Ambas as posições são um erro grave. Neoconservadores e progressistas, aparentemente opostos, são no fundo crianças da mesma matriz iluminista. A leitura teológica da história realizada pelos bispos latino-americanos desde a II Conferência Geral do Episcopado (Medellín, 1968) até à V Conferência Geral realizada em Aparecida (2007), é diversa. Os processos de descristianização coexistem com novas buscas que significam que o coração humano continua a ansiar por uma plenitude de verdade, bondade, beleza e justiça que só Cristo pode cumprir e superar. Permitam-me que diga de outra forma: a Igreja Latino-americana é uma criança do Concílio Vaticano II. No Conselho há uma plena consciência do drama do nosso tempo.
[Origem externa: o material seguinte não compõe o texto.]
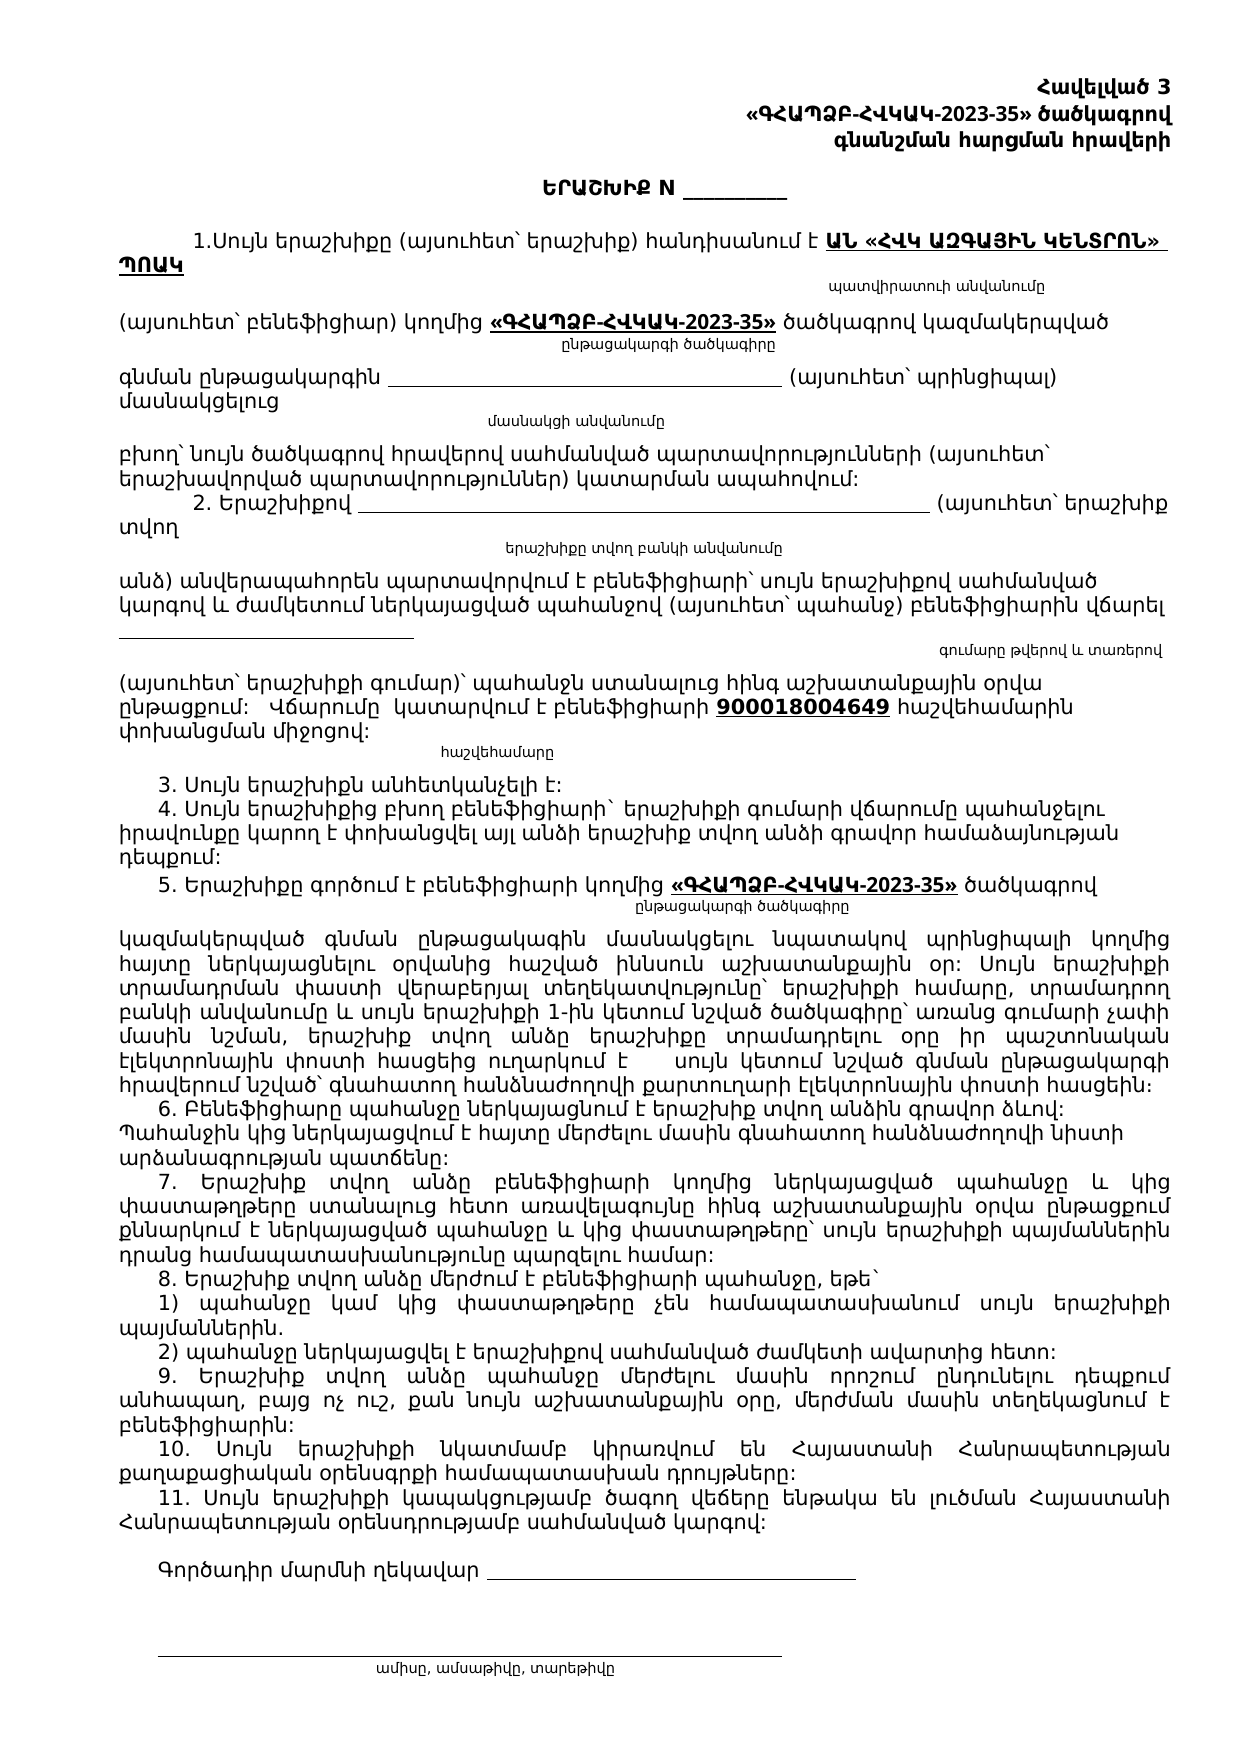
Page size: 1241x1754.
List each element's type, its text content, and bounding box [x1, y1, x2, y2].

text (այսուհետ՝ երաշխիքի գումար)՝ պահանջն ստանալուց հինգ աշխատանքային օրվա ընթացքում: Վճարումը կատարվում է բենեֆիցիարի 900018004649 հաշվեհամարին փոխանցման միջոցով: [118, 671, 1171, 743]
text 4. Սույն երաշխիքից բխող բենեֆիցիարի` երաշխիքի գումարի վճարումը պահանջելու իրավունքը կարող է փոխանցվել այլ անձի երաշխիք տվող անձի գրավոր համաձայնության դեպքում: [118, 797, 1171, 870]
text 7. Երաշխիք տվող անձը բենեֆիցիարի կողմից ներկայացված պահանջը և կից փաստաթղթերը ստանալուց հետո առավելագույնը հինգ աշխատանքային օրվա ընթացքում քննարկում է ներկայացված պահանջը և կից փաստաթղթերը՝ սույն երաշխիքի պայմաններին դրանց համապատասխանությունը պարզելու համար: [118, 1170, 1171, 1267]
text 9. Երաշխիք տվող անձը պահանջը մերժելու մասին որոշում ընդունելու դեպքում անհապաղ, բայց ոչ ուշ, քան նույն աշխատանքային օրը, մերժման մասին տեղեկացնում է բենեֆիցիարին: [118, 1364, 1171, 1437]
text Հավելված 3 [118, 75, 1171, 99]
text 5. Երաշխիքը գործում է բենեֆիցիարի կողմից «ԳՀԱՊՁԲ-ՀՎԿԱԿ-2023-35» ծածկագրով [118, 870, 1171, 898]
text Գործադիր մարմնի ղեկավար [118, 1558, 1171, 1583]
text 6. Բենեֆիցիարը պահանջը ներկայացնում է երաշխիք տվող անձին գրավոր ձևով: Պահանջին կից ներկայացվում է հայտը մերժելու մասին գնահատող հանձնաժողովի նիստի արձանագրության պատճենը: [118, 1097, 1171, 1170]
text ամիսը, ամսաթիվը, տարեթիվը [118, 1660, 1171, 1689]
text 1.Սույն երաշխիքը (այսուհետ՝ երաշխիք) հանդիսանում է ԱՆ «ՀՎԿ ԱԶԳԱՅԻՆ ԿԵՆՏՐՈՆ» ՊՈԱԿ [118, 229, 1171, 278]
text գնանշման հարցման հրավերի [118, 128, 1171, 152]
text 10. Սույն երաշխիքի նկատմամբ կիրառվում են Հայաստանի Հանրապետության քաղաքացիական օրենսգրքի համապատասխան դրույթները: [118, 1437, 1171, 1486]
text ընթացակարգի ծածկագիրը [635, 898, 1171, 927]
text 8. Երաշխիք տվող անձը մերժում է բենեֆիցիարի պահանջը, եթե` [118, 1267, 1171, 1291]
text գումարը թվերով և տառերով [856, 641, 1171, 671]
text 11. Սույն երաշխիքի կապակցությամբ ծագող վեճերը ենթակա են լուծման Հայաստանի Հանրապետության օրենսդրությամբ սահմանված կարգով: [118, 1486, 1171, 1534]
text 2) պահանջը ներկայացվել է երաշխիքով սահմանված ժամկետի ավարտից հետո: [118, 1340, 1171, 1364]
text գնման ընթացակարգին (այսուհետ՝ պրինցիպալ) մասնակցելուց [118, 365, 1171, 413]
text 1) պահանջը կամ կից փաստաթղթերը չեն համապատասխանում սույն երաշխիքի պայմաններին. [118, 1291, 1171, 1340]
text ԵՐԱՇԽԻՔ N __________ [118, 176, 1171, 201]
text անձ) անվերապահորեն պարտավորվում է բենեֆիցիարի՝ սույն երաշխիքով սահմանված կարգով և ժամկետում ներկայացված պահանջով (այսուհետ՝ պահանջ) բենեֆիցիարին վճարել [118, 569, 1171, 641]
text բխող՝ նույն ծածկագրով հրավերով սահմանված պարտավորությունների (այսուհետ՝ երաշխավորված պարտավորություններ) կատարման ապահովում: [118, 442, 1171, 491]
text մասնակցի անվանումը [413, 413, 1171, 442]
text պատվիրատուի անվանումը [708, 278, 1171, 307]
text 3. Սույն երաշխիքն անհետկանչելի է: [118, 773, 1171, 797]
text (այսուհետ՝ բենեֆիցիար) կողմից «ԳՀԱՊՁԲ-ՀՎԿԱԿ-2023-35» ծածկագրով կազմակերպված ընթացակարգի ծածկագիրը [118, 307, 1171, 365]
text «ԳՀԱՊՁԲ-ՀՎԿԱԿ-2023-35» ծածկագրով [118, 99, 1171, 128]
text 2. Երաշխիքով (այսուհետ՝ երաշխիք տվող [118, 491, 1171, 539]
text հաշվեհամարը [118, 743, 1171, 773]
text երաշխիքը տվող բանկի անվանումը [118, 539, 1171, 569]
list կազմակերպված գնման ընթացակագին մասնակցելու նպատակով պրինցիպալի կողմից հայտը ներկայացնելու օրվանից հաշված իննսուն աշխատանքային օր: Սույն երաշխիքի տրամադրման փաստի վերաբերյալ տեղեկատվությունը՝ երաշխիքի համարը, տրամադրող բանկի անվանումը և սույն երաշխիքի 1-ին կետում նշված ծածկագիրը՝ առանց գումարի չափի մասին նշման, երաշխիք տվող անձը երաշխիքը տրամադրելու օրը իր պաշտոնական էլեկտրոնային փոստի հասցեից ուղարկում է սույն կետում նշված գնման ընթացակարգի հրավերում նշված՝ գնահատող հանձնաժողովի քարտուղարի էլեկտրոնային փոստի հասցեին։ [118, 927, 1171, 1097]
Mas este drama não é confrontado com o medo do mundo, nem com a aprovação ingénua da sua inércia "mundana".

A "descristianização" dos indivíduos, famílias e sociedades não é tanto um "inimigo", mas uma "oportunidade" de repropor com vitalidade um cristianismo empírico, experiencial, sacramental, não reaccionário, mas comunitário e missionário. Para isso, é necessário, curiosamente, amar apaixonadamente o mundo. Não de forma a ignorar a sua falta de orientação. Mas abraçá-lo e reconhecer que nele sempre habitam e habitarão sempre os movimentos do Espírito Santo que nos precedem no dinamismo missionário.

Por outras palavras: a descristianização existe mais devido à fraqueza daqueles de nós que preferem um cristianismo burguês, habituados a existir dentro de uma zona de conforto, do que devido à "perversidade" e "estratégia" das tendências anti-cristãs. É por isso que é tão oportuno ouvir o Papa Francisco quando ele nos fala da "Igreja que sai", voltada para a missão, e não para a reacção. Ela sai para as periferias, ou seja, para as áreas à margem, cheias de riscos, mas necessitadas de Cristo.